TransPennine Express (TPE) is remaining confident that the reintroduction of services in the December 2024 timetable switch will go as smoothly as possible.
TPE originally scaled back its timetable in December 2023 from 320 services to just under 300 a day as it struggled to get to grips with driver training and crew availability as well as a need to look at operational issues that had complicated service delivery.
TransPennine Express (TPE) is remaining confident that the reintroduction of services in the December 2024 timetable switch will go as smoothly as possible.
TPE originally scaled back its timetable in December 2023 from 320 services to just under 300 a day as it struggled to get to grips with driver training and crew availability as well as a need to look at operational issues that had complicated service delivery.
However, since then, services have gradually returned to the previous levels with some services reinstated in June made possible in part because of rest-day working agreements with ASLEF and RMT being reinstated. The current rest-day working agreement is now in place until March 2025.
Speaking to RAIL, managing director Chris Jackson confirmed that 4tph between Leeds and Manchester would return in December and was confident that other services would return, ensuring that TPE would be able to deliver on the promises it made last year to the Transport for the North committee as well in a recent meeting with the new Transport Secretary, Louise Haigh.
“We’re confident as a group that the December timetable will happen, the way we want it to. If I wasn’t confident, I wouldn’t have made the changes. But we know that we must deliver, and our efforts in improving driver training and simplifying our operations is working.
“As well as improving on our driver training hours, our station readiness is also making progress. So, I’m confident we’re ready.”
As well as the return of the fast services between Leeds and Manchester it is hoping to reintroduce services from Scarborough and York into Manchester and adjusting its fleet to accommodate longer trains on its Sheffield services. To do that, it will be ending some of its services early in Redcar, instead of running through to Saltburn which Jackson added was for “capacity and demand reasons.”
This will mean that the majority of services operated on the Liverpool – Sheffield – Doncaster – Cleethorpes route will be operated by six carriage trains.
He was keen to highlight the progress made by the operator on clearing its driver training backlog which it had inherited when it moved into an operator of last resort arrangement with the DfT last year.
“We’ve made some excellent progress, with 20,000 driver training days delivered and it’s got down to a more manageable level now, hovering around 4,000 days.

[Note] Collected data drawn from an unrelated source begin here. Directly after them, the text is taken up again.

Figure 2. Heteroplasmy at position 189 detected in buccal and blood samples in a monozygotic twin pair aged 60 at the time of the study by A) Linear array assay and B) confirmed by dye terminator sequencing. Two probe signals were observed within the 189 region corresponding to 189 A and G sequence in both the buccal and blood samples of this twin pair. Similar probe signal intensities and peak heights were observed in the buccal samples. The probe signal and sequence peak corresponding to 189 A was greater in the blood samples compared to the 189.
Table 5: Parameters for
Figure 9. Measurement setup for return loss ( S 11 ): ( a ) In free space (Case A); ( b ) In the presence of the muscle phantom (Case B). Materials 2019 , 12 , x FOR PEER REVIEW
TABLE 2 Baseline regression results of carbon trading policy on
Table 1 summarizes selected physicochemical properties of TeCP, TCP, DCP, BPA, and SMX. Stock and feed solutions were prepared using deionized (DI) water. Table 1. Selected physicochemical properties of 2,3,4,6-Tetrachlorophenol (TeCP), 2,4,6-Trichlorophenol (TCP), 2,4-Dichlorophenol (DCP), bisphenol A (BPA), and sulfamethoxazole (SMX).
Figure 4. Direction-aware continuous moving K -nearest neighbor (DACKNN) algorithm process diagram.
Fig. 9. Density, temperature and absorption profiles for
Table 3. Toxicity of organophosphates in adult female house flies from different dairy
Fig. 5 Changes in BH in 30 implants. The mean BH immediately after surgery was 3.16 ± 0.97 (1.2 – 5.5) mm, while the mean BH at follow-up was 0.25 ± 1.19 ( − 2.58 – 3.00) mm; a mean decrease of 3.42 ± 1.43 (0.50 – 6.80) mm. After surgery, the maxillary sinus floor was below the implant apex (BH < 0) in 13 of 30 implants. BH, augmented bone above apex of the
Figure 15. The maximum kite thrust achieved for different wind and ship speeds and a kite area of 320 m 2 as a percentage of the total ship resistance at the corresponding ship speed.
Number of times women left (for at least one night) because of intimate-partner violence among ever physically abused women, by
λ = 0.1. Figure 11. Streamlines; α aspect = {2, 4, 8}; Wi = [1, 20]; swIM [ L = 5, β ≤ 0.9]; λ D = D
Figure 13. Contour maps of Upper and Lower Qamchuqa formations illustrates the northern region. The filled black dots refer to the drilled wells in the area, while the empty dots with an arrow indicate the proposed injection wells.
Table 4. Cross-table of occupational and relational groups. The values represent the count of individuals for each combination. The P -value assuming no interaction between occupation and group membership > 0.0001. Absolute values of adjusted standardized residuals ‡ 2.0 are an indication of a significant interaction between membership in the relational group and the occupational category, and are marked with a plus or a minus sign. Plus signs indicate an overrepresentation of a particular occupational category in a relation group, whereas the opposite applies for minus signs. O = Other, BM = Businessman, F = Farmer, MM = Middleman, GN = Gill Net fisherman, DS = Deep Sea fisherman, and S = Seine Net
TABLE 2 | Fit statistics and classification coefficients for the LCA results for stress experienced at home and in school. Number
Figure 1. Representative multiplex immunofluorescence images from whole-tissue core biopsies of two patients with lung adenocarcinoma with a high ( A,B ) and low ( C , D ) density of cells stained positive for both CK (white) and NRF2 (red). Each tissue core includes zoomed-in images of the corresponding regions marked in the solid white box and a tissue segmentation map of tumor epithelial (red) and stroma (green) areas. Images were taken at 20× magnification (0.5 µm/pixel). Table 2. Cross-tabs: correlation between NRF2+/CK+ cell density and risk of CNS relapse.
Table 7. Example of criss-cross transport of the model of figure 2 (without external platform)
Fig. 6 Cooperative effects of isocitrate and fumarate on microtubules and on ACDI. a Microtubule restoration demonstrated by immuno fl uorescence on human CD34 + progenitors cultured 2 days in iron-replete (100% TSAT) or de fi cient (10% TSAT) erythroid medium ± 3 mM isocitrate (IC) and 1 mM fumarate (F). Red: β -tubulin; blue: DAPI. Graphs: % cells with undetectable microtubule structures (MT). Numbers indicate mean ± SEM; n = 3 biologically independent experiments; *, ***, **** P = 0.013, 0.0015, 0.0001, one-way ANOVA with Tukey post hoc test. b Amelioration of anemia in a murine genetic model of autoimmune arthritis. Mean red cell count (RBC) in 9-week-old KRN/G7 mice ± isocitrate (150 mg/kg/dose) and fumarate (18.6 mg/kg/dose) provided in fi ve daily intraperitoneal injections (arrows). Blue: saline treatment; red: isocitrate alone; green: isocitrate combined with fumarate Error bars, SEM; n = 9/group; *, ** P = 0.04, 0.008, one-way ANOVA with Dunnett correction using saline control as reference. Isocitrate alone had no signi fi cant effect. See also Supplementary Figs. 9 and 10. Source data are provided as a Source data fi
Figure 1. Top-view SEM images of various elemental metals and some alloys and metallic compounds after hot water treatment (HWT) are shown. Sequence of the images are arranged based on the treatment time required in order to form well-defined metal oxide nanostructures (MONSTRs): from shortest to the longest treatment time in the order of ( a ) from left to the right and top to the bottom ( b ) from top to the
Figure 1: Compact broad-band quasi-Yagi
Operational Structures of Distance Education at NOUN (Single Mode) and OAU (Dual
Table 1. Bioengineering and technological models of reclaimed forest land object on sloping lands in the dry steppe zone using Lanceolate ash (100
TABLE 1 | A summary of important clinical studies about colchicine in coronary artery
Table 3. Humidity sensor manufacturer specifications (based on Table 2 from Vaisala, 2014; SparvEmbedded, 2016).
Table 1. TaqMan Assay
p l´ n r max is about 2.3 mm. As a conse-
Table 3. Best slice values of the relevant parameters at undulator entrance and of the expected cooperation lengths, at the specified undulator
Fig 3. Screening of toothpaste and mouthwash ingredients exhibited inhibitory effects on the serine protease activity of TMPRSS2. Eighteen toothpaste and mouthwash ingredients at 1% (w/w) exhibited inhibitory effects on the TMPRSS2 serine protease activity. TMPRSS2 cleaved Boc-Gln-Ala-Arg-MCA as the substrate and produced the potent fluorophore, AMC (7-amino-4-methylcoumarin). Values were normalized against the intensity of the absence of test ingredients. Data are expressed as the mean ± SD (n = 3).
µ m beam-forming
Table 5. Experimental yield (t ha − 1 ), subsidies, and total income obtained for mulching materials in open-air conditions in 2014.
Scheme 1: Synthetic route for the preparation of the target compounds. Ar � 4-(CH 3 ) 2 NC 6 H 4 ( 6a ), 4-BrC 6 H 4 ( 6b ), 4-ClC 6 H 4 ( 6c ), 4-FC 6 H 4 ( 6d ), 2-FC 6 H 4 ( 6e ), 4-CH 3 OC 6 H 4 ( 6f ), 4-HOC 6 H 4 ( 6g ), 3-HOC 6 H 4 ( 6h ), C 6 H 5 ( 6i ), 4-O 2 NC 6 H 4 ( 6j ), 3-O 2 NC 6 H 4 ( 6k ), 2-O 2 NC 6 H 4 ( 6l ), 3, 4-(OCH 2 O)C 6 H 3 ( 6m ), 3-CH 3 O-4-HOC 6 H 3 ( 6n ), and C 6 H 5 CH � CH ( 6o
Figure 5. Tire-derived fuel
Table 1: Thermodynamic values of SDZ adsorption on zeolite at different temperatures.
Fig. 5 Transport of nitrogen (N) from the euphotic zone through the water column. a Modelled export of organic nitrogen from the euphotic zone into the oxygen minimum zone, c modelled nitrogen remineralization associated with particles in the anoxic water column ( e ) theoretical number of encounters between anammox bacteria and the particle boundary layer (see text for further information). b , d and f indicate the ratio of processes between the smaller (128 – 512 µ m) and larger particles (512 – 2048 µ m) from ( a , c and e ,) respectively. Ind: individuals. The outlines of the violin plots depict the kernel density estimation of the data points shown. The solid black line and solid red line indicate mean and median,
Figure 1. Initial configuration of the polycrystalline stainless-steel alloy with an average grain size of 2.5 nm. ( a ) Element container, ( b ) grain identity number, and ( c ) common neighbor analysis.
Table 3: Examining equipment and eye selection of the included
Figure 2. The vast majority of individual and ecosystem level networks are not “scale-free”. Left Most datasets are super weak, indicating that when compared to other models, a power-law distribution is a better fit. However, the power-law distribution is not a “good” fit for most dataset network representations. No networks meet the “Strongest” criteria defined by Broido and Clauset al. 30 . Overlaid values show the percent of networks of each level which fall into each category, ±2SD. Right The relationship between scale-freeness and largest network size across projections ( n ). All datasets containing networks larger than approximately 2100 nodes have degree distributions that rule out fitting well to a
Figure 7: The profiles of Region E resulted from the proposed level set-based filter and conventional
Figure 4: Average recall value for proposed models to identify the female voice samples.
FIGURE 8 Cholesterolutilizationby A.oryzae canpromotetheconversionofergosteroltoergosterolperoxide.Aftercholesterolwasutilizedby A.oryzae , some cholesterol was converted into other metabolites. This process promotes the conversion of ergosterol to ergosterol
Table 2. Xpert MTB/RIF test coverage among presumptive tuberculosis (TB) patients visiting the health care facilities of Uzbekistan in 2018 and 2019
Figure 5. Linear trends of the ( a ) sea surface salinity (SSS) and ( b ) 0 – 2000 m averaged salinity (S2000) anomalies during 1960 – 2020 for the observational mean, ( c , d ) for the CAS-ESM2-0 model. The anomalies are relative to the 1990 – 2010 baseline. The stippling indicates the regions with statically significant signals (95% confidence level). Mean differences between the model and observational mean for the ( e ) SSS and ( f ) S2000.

We’ve still got a little work to do to get it down to around 2,000 which is about right for a TOC of our size.”
Jackson did however acknowledge that he expected TPE to be reliant on rest-day working through to 2025.
The decision last December to remove the “Nova 3” Class 68 locomotives has meant more strain has been added to its fleet of 185s. TPE’s Service Delivery Director, Paul Staples confirmed to RAIL that the fleet would be undergoing a refresh over the coming year to overhaul the interiors and update some of the external liveries.
“The 185s have borne the brunt of the stresses of the last few years of the previous operator. It has been seven years since we substantially refreshed them, so they are definitely due”, he added.
Staples also spoke on the operator’s fleet reliability, which has seen the fleet mileage-before-fault average increase from 1,500 miles to nearly 9,000 which he attributed to better remote conditioning and the removal of the Mark 5A coaches last year from regular maintenance.